**Quoted passage**
Set parameter p (probability of applying the transformation) to 1 to make sure you will visualize the augmentations.

[Albumentations Demo](https://albumentations-demo.herokuapp.com/)

[Albumentations docs](https://albumentations.ai/docs/getting_started/transforms_and_targets/)

[Albumentations transforms](https://albumentations.ai/docs/getting_started/transforms_and_targets/)

In [None]:
transform_train = A.Compose([
                  # A.Resize(CFG.IMG_HEIGHT - 20, CFG.IMG_WIDTH - 20, p=CFG.probability),
                  # A.HorizontalFlip(p=CFG.probability), # 0.2
                  # A.VerticalFlip(p=CFG.probability), # 0.5
                  # A.CenterCrop(23, 23, p=CFG.probability),
                  # A.RandomCrop(width=23, height=23, p=CFG.probability),                  
                  # A.MotionBlur(p=CFG.probability), # 0.2
                  # A.Normalize(p=CFG.probability)                  
                  # A.Affine(p=CFG.probability),                  
                  # A.Equalize(p=CFG.probability),                  
                  # A.CLAHE(p=CFG.probability),                  
                  # ToTensorV2(),


                  A.Rotate(limit=40, p=CFG.probability), 
                  A.ShiftScaleRotate(rotate_limit=40, p=CFG.probability),
                  # A.IAASharpen(p=CFG.probability),
                  A.Downscale(scale_min=0.7, scale_max=0.7, p=CFG.probability)
])


transform_valid = A.Compose([
                  # A.Resize(CFG.IMG_HEIGHT, CFG.IMG_WIDTH, p=CFG.probability),
                  # ToTensorV2(),

])

In [None]:
# check if Dataset class is working
# check some augmentations
y_col = "label"
X_col = [c for c in train.columns if c != 'label']

# instantiate Dataset class
td = DigitDataset(train, X_col, y_col, augmentations = None) # no augmentation
td_aug = DigitDataset(train, X_col, y_col, augmentations = transform_train) # with data augmentation

# DataLoaders
tl = DataLoader(td, batch_size = CFG.BATCH_SIZE, shuffle = True) # no augmentation
tl_aug = DataLoader(td_aug, batch_size = CFG.BATCH_SIZE, shuffle = True) # with data augmentation

print('Length train_dataset (td): ', len(td))
print('Length train_dataloader (tl): ', len(tl))

**Excerpted records**

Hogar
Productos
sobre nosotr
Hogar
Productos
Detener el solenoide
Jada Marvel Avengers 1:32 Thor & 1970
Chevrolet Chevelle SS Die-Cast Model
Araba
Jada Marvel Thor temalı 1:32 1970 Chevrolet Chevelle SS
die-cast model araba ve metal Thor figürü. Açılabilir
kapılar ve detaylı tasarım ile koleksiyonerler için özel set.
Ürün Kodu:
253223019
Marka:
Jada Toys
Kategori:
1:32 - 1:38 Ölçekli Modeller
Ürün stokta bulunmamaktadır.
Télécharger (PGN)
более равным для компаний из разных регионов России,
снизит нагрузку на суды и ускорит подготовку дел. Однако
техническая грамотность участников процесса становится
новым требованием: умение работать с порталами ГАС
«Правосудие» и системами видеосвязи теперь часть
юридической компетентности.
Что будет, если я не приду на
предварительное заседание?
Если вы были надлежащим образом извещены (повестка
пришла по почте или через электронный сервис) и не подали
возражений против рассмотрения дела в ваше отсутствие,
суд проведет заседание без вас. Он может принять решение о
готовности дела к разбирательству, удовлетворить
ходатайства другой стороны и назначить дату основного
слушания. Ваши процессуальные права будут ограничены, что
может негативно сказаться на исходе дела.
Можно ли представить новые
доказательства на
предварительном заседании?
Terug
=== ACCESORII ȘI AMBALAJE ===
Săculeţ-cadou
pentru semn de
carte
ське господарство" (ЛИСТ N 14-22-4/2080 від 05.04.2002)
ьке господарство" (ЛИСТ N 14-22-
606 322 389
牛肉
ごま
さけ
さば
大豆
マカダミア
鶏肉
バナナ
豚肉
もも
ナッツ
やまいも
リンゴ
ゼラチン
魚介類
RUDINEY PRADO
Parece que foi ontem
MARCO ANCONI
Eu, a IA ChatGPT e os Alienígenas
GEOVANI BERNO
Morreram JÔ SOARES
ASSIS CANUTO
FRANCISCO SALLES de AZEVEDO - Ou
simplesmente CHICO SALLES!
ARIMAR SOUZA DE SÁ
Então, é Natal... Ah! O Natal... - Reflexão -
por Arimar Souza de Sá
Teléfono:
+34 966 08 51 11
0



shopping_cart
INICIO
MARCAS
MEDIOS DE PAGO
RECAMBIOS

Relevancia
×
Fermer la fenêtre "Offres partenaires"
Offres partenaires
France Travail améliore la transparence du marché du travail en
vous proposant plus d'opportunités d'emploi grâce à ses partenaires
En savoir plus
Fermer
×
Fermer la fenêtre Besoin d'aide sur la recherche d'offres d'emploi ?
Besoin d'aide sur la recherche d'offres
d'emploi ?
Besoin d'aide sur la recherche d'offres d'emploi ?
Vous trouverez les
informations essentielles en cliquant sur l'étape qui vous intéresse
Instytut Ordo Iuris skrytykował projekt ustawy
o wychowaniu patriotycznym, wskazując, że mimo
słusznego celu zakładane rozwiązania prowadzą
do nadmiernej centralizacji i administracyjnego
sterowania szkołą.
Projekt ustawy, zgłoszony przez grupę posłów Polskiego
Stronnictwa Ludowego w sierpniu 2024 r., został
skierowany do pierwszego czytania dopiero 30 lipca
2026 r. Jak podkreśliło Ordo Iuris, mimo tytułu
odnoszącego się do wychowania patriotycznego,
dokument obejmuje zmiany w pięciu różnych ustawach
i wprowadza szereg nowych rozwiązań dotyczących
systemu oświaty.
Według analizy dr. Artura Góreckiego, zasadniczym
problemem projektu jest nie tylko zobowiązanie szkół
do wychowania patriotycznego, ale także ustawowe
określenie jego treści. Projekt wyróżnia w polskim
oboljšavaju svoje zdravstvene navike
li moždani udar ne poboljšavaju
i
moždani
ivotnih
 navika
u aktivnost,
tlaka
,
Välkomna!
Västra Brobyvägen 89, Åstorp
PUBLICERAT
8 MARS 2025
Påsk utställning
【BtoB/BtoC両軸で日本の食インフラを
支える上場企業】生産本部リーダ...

**Exercise instructions**
(1) In the augmentation notebook, what value should parameter p be set to so that the augmentations can be visualized?
(2) Write the next part of the augmentation notebook, picking up after its last line.
The rows have no connection to the augmentation notebook.

**Expected results**
(1) Parameter p should be set to 1.

(2)
print('Batch size: ', CFG.BATCH_SIZE)

img_aug, lab_aug = td_aug.__getitem__(8) # with data augmentation
print('Label: ', lab_aug)

# Transfer Learning: timm

[timm docs](https://rwightman.github.io/pytorch-image-models/)

In [None]:
class DigitModel(nn.Module):
    def __init__(self, model_name = CFG.model_name, pretrained = True):
        super().__init__()

        self.model_name = model_name
        self.cnn = timm.create_model(self.model_name, pretrained = pretrained, num_classes = CFG.N_CLASS)

    def forward(self, x):
        x = self.cnn(x)
        return x

In [None]:
### check model structure

m = DigitModel()
m

## List of timm models

In [None]:
print('Number of models available: ', len(timm.list_models(pretrained=True)))
print('\nDensenet models: ', timm.list_models('*densenet*'))
print('\nEfficientNet models: ', timm.list_models('efficientnet*')[0:5])

In [None]:
### all models
# timm.list_models()

In [None]:
### checking model architecture and number of input neurons in the last layer
m = timm.create_model('vgg16') # just testing, vgg will not be used

m.head.fc # print last layer

# Optimizer

[torch optimizer documentation](https://pytorch.org/docs/stable/optim.html#)

Function to get the optimizer to be used (can be tuned in CFG class).

In [None]:
def get_optimizer(lr = CFG.LEARNING_RATE):

  if CFG.optimizer == 'adam':
      optimizer = Adam(model.parameters(), lr=lr, weight_decay = CFG.weight_decay, amsgrad = False)

  elif CFG.optimizer == 'adamw':
      optimizer = AdamW(model.parameters(), lr = lr, weight_decay = CFG.weight_decay)

  elif CFG.optimizer == 'rmsprop':
      optimizer = RMSprop(model.parameters(), lr = lr, weight_decay = CFG.l2_penalty, momentum = CFG.rms_momentum)

  else:
      print('Optimizer is not defined')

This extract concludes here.